> TASK PROMPT
Please write out the entire listing below exactly, excluding its pictures.

> DATA TO EXAMINE
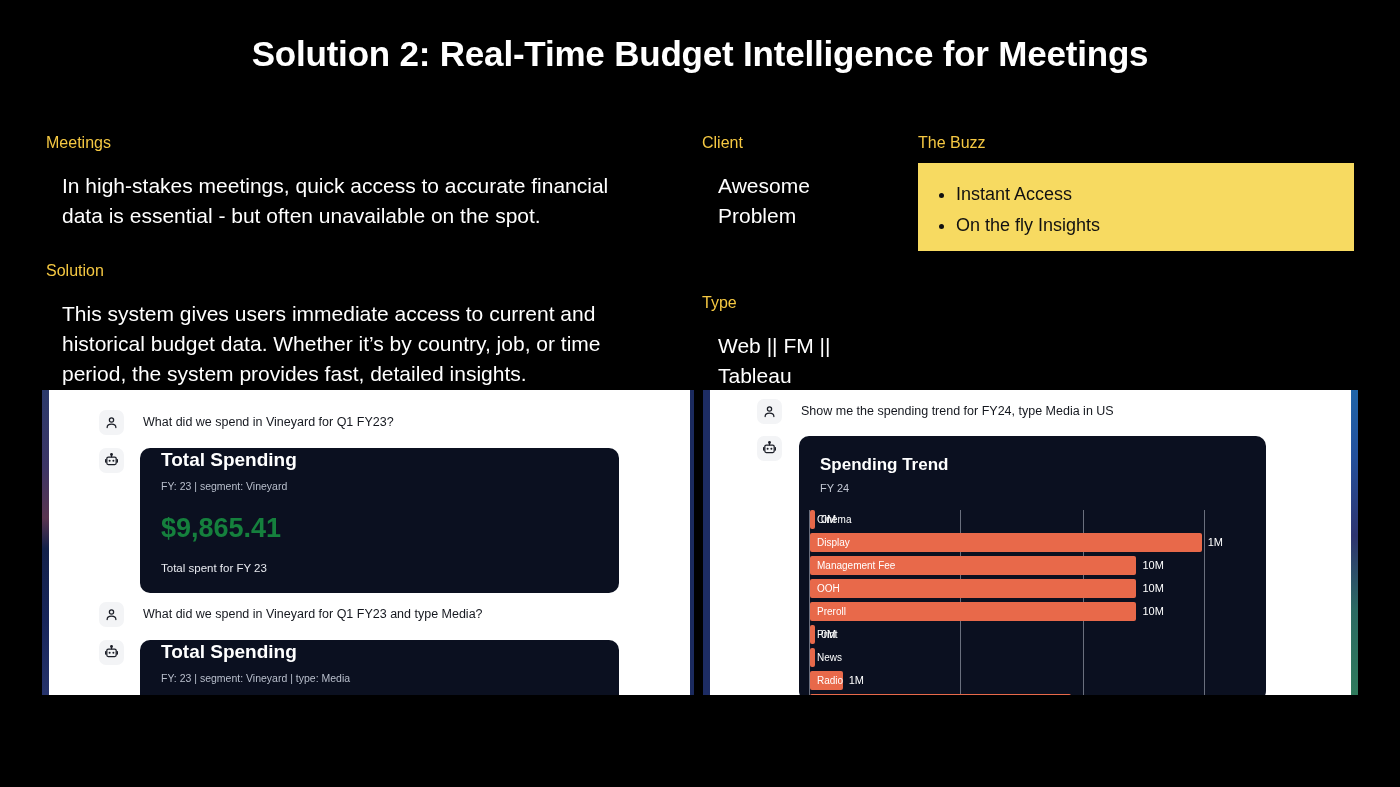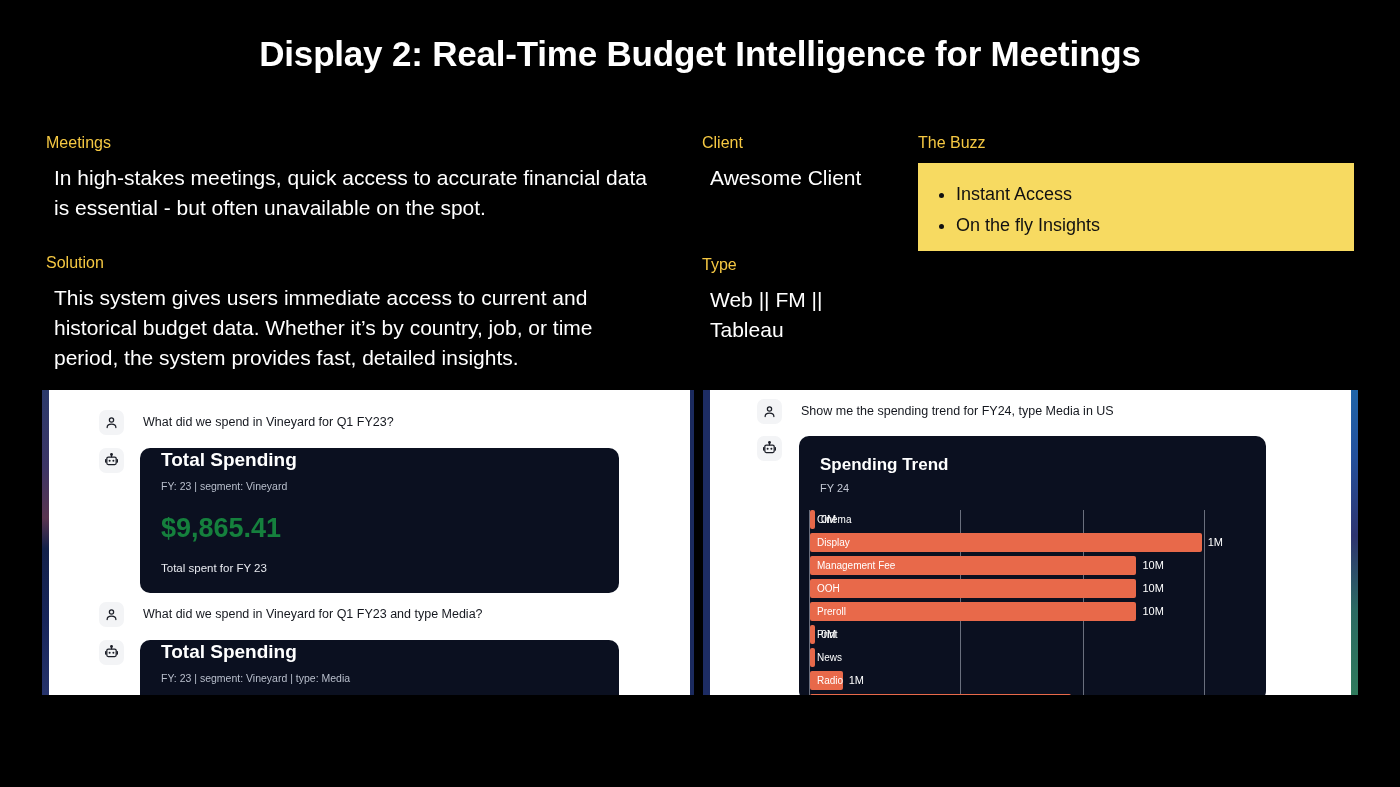--- a/index.html
+++ b/index.html
@@ -264,7 +264,7 @@
 </head>
 <body>
 
-<div class="slide-title">Display 2: Real-Time Budget Intelligence for Meetings</div>
+<div class="slide-title">Solution 2: Real-Time Budget Intelligence for Meetings</div>
 
 <div class="col-left">
   <p class="field-label">Meetings</p>

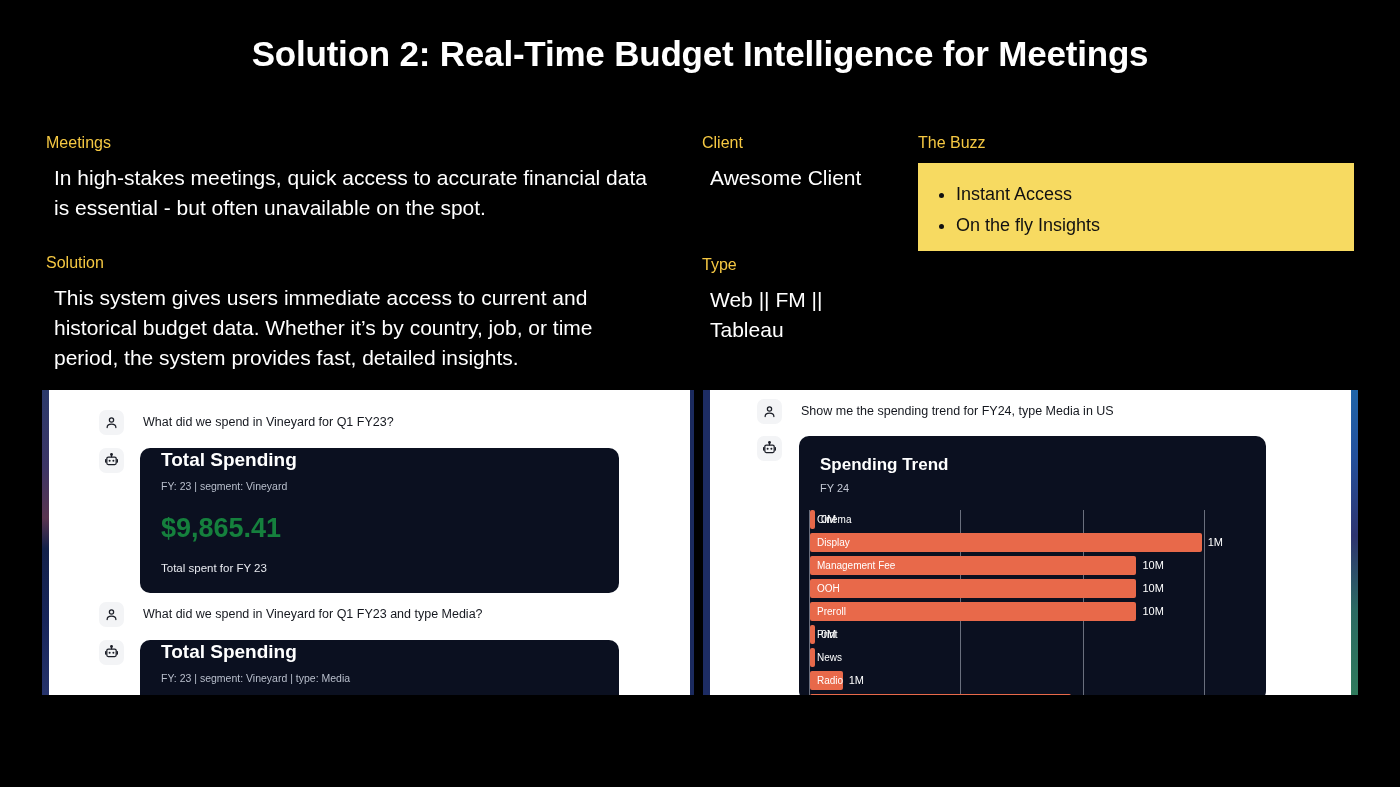--- a/index.html
+++ b/index.html
@@ -59,7 +59,7 @@
     color: #ffffff;
     font-size: 21px;
     line-height: 30px;
-    margin: 8px;
+    margin: 16px;
     font-weight: 300;
   }
   .gap-block { margin-top: 28px; }

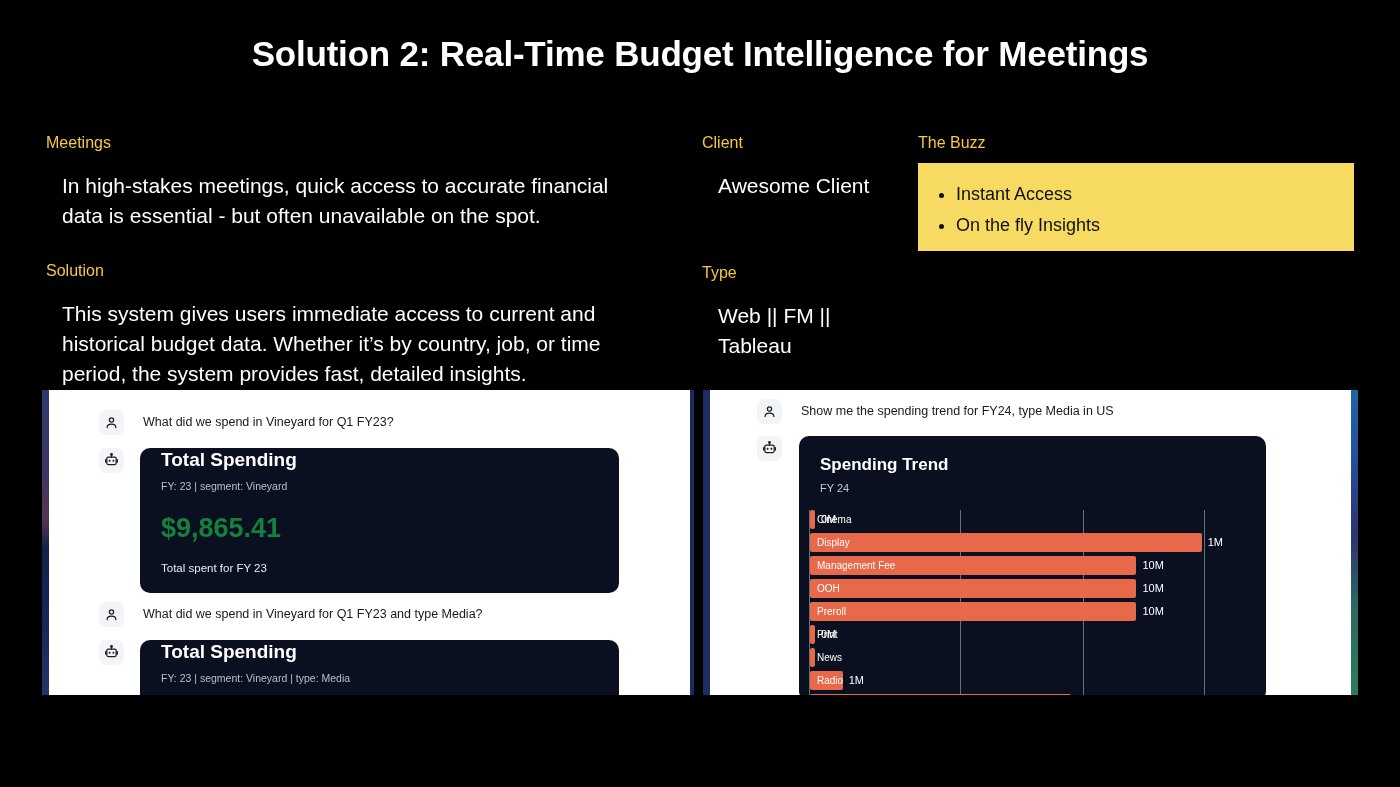--- a/index.html
+++ b/index.html
@@ -277,7 +277,7 @@
 
 <div class="col-mid">
   <p class="field-label">Client</p>
-  <p class="field-body">Awesome Client</p>
+  <p class="field-body">Awesome Problem</p>
   <div class="gap-block">
     <p class="field-label">Type</p>
     <p class="field-body">Web || FM || Tableau</p>

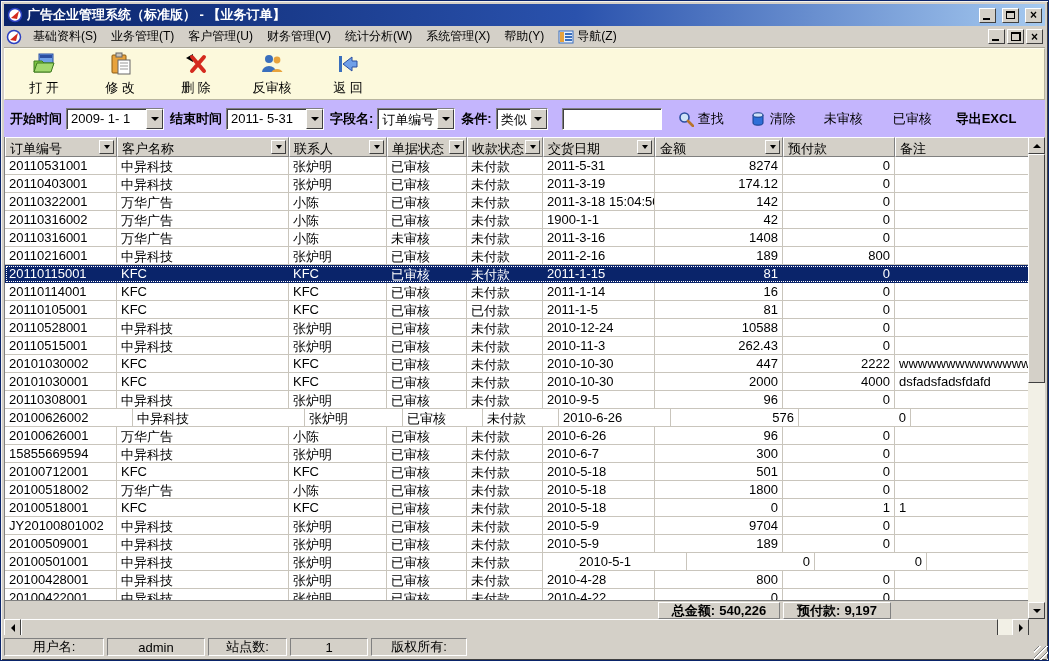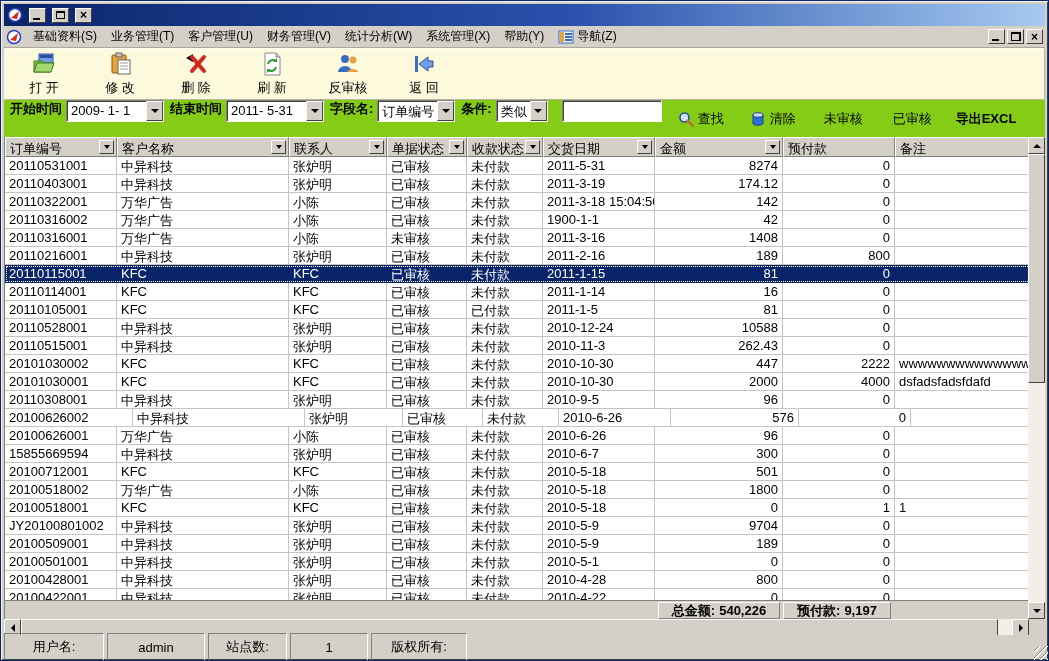--- a/index.html
+++ b/index.html
@@ -127,6 +127,7 @@
           <circle cx="8" cy="8" r="6.5" fill="#fff" stroke="#2b3fc0" stroke-width="1.5"></circle>
           <path d="M4 11 L12 4 L10 12 Z" fill="#d42a1e"></path>
         </svg></span>
+    <span class="title">广告企业管理系统（标准版） - 【业务订单】</span>
     <span class="winbtn">
         <i class="g-min"></i>
       </span>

> ANSWER
--- a/index.html
+++ b/index.html
@@ -264,7 +264,7 @@
 </head>
 <body>
 
-<div class="slide-title">Display 2: Real-Time Budget Intelligence for Meetings</div>
+<div class="slide-title">Solution 2: Real-Time Budget Intelligence for Meetings</div>
 
 <div class="col-left">
   <p class="field-label">Meetings</p>

--- a/index.html
+++ b/index.html
@@ -59,7 +59,7 @@
     color: #ffffff;
     font-size: 21px;
     line-height: 30px;
-    margin: 8px;
+    margin: 16px;
     font-weight: 300;
   }
   .gap-block { margin-top: 28px; }

--- a/index.html
+++ b/index.html
@@ -277,7 +277,7 @@
 
 <div class="col-mid">
   <p class="field-label">Client</p>
-  <p class="field-body">Awesome Client</p>
+  <p class="field-body">Awesome Problem</p>
   <div class="gap-block">
     <p class="field-label">Type</p>
     <p class="field-body">Web || FM || Tableau</p>

--- a/index.html
+++ b/index.html
@@ -127,6 +127,7 @@
           <circle cx="8" cy="8" r="6.5" fill="#fff" stroke="#2b3fc0" stroke-width="1.5"></circle>
           <path d="M4 11 L12 4 L10 12 Z" fill="#d42a1e"></path>
         </svg></span>
+    <span class="title">广告企业管理系统（标准版） - 【业务订单】</span>
     <span class="winbtn">
         <i class="g-min"></i>
       </span>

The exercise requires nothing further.